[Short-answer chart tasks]
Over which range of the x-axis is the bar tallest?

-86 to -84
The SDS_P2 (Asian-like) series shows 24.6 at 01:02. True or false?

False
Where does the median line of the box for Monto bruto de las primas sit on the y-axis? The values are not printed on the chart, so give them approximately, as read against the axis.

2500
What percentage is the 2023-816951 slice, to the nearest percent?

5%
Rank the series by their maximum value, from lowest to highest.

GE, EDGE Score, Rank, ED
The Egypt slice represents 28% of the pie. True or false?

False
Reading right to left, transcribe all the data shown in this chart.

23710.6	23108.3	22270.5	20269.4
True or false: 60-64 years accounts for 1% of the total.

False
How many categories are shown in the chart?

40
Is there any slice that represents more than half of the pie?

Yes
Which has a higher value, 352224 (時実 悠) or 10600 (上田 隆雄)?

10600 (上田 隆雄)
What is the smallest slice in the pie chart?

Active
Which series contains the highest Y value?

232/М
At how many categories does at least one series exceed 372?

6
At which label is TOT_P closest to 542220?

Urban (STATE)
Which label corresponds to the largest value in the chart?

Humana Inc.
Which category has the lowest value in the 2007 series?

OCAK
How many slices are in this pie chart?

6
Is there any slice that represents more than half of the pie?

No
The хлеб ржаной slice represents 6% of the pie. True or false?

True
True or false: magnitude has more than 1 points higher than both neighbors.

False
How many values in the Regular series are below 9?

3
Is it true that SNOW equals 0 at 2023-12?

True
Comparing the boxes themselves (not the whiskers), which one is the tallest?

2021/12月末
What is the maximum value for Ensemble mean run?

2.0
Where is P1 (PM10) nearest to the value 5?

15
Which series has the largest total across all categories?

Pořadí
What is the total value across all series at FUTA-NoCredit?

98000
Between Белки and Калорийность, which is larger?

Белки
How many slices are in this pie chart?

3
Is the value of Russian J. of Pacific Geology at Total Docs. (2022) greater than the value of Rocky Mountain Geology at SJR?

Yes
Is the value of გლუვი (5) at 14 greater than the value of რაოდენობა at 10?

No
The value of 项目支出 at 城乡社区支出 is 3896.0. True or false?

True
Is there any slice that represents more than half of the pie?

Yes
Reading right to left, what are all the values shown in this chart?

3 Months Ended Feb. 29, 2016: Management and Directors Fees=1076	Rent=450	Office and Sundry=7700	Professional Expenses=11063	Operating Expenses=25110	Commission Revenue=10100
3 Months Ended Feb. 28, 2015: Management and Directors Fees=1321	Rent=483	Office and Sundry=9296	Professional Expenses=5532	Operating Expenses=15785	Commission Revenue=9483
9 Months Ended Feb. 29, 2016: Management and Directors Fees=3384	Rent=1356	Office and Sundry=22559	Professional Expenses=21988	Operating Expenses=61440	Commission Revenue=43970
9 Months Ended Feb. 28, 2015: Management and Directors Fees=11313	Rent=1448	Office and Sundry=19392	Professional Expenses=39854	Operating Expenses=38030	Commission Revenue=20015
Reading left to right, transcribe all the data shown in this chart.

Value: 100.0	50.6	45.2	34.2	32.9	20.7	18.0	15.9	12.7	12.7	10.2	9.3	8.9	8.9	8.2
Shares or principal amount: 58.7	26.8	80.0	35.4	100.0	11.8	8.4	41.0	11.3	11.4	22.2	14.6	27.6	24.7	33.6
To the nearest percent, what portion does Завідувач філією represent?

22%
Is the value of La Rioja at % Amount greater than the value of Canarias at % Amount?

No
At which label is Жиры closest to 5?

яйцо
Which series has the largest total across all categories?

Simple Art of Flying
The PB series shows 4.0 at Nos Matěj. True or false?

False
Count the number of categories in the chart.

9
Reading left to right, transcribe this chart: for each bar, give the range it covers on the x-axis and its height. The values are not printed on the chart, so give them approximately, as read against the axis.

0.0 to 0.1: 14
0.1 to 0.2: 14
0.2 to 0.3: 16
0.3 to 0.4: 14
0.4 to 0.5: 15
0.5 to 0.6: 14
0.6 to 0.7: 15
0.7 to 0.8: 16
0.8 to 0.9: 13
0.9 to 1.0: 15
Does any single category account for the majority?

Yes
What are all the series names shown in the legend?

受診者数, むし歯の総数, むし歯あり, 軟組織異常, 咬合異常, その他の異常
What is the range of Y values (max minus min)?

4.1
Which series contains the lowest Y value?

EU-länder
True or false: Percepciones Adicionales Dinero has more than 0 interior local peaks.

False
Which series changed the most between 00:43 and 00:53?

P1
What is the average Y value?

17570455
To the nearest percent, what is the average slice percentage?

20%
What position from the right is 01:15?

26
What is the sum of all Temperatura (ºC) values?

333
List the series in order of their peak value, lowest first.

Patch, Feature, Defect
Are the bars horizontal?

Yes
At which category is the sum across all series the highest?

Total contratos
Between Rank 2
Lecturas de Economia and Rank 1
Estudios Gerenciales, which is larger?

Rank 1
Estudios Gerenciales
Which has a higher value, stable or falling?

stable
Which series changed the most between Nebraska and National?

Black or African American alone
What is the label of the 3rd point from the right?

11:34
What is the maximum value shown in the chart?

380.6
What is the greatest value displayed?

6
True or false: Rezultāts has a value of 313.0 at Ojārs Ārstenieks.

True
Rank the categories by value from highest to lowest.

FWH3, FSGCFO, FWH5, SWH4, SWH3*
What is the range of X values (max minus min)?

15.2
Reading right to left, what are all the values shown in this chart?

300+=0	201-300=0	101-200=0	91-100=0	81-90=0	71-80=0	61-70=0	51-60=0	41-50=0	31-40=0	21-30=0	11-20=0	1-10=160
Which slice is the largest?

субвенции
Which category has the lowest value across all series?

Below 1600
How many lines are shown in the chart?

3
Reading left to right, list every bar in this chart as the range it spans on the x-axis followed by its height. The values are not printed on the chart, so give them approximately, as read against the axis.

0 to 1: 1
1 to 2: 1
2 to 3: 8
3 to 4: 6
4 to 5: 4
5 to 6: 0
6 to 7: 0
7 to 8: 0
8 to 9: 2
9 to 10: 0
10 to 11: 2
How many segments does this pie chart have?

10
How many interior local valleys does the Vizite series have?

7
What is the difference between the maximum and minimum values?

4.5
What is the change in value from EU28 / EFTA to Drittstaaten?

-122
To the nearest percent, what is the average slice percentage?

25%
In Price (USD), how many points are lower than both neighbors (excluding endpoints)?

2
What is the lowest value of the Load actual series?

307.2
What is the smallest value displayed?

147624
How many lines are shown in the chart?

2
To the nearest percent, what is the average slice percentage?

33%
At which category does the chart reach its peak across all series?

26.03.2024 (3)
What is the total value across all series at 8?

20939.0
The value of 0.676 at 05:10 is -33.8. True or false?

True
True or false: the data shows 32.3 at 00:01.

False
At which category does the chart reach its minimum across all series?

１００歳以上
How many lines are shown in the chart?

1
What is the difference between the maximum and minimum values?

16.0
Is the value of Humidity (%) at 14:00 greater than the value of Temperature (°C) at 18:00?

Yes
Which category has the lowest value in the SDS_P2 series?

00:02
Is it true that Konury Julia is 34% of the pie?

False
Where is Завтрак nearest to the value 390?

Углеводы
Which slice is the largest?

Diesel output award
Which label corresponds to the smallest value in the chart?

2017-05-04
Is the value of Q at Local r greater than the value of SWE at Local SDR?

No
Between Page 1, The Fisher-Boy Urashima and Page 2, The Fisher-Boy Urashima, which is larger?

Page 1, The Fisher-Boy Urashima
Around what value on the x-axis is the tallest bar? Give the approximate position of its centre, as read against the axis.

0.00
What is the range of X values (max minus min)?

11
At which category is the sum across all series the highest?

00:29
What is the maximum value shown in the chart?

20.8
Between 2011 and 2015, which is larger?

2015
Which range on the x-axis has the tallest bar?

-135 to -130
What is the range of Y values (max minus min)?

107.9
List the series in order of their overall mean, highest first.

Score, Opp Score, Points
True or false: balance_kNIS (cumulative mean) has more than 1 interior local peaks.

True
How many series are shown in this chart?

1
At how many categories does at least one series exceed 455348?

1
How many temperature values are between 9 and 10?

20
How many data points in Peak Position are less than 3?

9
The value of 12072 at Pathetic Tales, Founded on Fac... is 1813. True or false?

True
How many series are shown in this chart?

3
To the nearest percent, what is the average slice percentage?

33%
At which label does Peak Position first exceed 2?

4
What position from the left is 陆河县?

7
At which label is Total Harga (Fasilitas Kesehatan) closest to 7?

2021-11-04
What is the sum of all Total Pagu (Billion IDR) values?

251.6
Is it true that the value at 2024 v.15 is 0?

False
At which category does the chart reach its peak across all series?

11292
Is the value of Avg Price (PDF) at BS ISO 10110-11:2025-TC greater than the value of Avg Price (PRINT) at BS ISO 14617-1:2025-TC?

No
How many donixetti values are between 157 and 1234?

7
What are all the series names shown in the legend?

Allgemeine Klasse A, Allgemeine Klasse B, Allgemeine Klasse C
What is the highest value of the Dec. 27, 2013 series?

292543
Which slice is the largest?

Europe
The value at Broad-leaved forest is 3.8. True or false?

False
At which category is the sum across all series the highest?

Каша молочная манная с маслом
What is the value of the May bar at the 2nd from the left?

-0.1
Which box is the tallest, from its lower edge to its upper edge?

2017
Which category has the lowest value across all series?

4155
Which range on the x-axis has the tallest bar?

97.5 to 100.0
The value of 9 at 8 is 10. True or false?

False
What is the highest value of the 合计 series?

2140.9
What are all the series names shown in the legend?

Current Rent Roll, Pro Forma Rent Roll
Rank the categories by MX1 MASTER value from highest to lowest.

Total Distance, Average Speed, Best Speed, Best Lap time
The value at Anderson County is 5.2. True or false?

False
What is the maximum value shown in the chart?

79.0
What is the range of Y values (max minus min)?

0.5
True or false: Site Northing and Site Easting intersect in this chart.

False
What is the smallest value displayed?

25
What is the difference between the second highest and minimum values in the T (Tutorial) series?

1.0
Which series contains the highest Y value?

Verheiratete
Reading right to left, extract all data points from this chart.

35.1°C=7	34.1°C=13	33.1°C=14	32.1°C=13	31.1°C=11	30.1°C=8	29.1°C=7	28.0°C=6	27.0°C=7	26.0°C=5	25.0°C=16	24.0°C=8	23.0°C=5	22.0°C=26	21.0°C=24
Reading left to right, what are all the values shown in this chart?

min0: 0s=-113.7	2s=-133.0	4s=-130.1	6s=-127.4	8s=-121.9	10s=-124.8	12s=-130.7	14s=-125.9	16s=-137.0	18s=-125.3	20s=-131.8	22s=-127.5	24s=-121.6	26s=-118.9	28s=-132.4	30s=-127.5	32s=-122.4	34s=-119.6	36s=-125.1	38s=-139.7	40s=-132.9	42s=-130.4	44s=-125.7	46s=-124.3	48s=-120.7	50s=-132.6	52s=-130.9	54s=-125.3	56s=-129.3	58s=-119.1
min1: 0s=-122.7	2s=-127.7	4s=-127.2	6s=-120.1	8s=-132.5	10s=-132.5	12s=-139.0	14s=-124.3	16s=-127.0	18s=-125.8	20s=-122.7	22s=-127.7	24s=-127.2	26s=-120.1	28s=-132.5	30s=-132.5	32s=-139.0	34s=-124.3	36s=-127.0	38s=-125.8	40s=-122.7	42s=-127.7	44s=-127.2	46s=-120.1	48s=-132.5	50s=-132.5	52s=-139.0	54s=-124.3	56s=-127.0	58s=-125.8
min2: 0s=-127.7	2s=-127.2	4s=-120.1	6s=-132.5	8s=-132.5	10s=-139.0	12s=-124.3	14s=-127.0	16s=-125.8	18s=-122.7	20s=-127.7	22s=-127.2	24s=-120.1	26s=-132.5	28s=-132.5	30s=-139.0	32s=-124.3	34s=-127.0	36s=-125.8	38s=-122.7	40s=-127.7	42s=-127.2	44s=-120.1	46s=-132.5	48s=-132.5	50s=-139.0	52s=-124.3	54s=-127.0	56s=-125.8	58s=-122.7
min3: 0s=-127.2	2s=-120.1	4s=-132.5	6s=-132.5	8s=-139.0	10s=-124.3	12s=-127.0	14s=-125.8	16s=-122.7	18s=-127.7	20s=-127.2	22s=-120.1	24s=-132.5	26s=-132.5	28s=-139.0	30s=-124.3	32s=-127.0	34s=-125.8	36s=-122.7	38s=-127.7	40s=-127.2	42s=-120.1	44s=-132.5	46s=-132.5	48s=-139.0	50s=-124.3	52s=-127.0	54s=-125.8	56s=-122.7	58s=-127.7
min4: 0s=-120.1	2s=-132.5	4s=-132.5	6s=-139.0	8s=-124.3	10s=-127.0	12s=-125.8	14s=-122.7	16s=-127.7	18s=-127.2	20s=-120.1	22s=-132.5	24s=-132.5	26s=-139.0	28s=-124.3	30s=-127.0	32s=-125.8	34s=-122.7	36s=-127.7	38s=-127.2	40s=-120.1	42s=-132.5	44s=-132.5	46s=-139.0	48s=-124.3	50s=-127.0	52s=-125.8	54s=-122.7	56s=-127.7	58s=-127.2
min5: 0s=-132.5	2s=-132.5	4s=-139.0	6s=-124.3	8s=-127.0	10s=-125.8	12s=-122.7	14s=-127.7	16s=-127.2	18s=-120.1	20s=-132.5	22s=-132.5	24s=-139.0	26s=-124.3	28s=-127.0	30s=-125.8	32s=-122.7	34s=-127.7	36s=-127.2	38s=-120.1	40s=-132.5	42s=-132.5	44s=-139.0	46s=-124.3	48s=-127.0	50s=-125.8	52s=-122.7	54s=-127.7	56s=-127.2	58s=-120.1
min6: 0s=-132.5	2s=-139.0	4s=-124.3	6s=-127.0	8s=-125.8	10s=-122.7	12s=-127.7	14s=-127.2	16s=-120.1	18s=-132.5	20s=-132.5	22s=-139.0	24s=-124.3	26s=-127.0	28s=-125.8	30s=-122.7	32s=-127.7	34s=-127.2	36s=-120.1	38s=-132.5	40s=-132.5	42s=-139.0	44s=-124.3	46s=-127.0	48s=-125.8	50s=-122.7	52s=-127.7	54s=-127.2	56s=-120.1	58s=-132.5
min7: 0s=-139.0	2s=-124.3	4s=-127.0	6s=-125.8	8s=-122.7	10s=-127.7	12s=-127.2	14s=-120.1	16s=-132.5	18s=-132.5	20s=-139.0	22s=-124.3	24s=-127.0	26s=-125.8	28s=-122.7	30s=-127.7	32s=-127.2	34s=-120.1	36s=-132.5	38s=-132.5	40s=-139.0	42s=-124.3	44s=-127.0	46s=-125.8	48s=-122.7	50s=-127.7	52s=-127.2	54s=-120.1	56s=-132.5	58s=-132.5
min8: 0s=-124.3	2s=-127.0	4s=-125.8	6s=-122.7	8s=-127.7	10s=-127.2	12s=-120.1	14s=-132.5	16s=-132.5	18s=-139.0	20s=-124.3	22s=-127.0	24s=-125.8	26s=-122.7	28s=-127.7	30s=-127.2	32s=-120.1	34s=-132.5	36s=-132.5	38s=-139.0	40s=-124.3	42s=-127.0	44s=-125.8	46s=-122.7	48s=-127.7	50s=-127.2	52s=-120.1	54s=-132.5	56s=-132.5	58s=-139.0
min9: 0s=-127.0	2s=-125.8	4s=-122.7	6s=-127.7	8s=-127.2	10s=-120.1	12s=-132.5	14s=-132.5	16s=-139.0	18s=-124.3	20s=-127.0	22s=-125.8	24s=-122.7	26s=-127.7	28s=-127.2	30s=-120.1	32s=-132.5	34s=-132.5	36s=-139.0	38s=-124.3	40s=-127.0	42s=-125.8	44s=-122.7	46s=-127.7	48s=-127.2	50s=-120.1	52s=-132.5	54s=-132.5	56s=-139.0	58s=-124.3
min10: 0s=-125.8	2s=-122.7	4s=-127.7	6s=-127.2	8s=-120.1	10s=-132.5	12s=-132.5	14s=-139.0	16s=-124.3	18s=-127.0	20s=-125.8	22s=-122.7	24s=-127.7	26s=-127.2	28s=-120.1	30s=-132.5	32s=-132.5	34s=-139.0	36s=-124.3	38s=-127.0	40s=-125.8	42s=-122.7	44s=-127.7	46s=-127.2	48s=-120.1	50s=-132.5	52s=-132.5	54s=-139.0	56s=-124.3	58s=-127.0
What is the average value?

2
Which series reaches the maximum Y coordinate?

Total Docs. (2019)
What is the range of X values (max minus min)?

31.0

Work instruction
Reproduce the listing word for word from its first line through the line containing "Is the value of Russian", including both of those lines.

Solved problem
Over which range of the x-axis is the bar tallest?

-86 to -84
The SDS_P2 (Asian-like) series shows 24.6 at 01:02. True or false?

False
Where does the median line of the box for Monto bruto de las primas sit on the y-axis? The values are not printed on the chart, so give them approximately, as read against the axis.

2500
What percentage is the 2023-816951 slice, to the nearest percent?

5%
Rank the series by their maximum value, from lowest to highest.

GE, EDGE Score, Rank, ED
The Egypt slice represents 28% of the pie. True or false?

False
Reading right to left, transcribe all the data shown in this chart.

23710.6	23108.3	22270.5	20269.4
True or false: 60-64 years accounts for 1% of the total.

False
How many categories are shown in the chart?

40
Is there any slice that represents more than half of the pie?

Yes
Which has a higher value, 352224 (時実 悠) or 10600 (上田 隆雄)?

10600 (上田 隆雄)
What is the smallest slice in the pie chart?

Active
Which series contains the highest Y value?

232/М
At how many categories does at least one series exceed 372?

6
At which label is TOT_P closest to 542220?

Urban (STATE)
Which label corresponds to the largest value in the chart?

Humana Inc.
Which category has the lowest value in the 2007 series?

OCAK
How many slices are in this pie chart?

6
Is there any slice that represents more than half of the pie?

No
The хлеб ржаной slice represents 6% of the pie. True or false?

True
True or false: magnitude has more than 1 points higher than both neighbors.

False
How many values in the Regular series are below 9?

3
Is it true that SNOW equals 0 at 2023-12?

True
Comparing the boxes themselves (not the whiskers), which one is the tallest?

2021/12月末
What is the maximum value for Ensemble mean run?

2.0
Where is P1 (PM10) nearest to the value 5?

15
Which series has the largest total across all categories?

Pořadí
What is the total value across all series at FUTA-NoCredit?

98000
Between Белки and Калорийность, which is larger?

Белки
How many slices are in this pie chart?

3
Is the value of Russian J. of Pacific Geology at Total Docs. (2022) greater than the value of Rocky Mountain Geology at SJR?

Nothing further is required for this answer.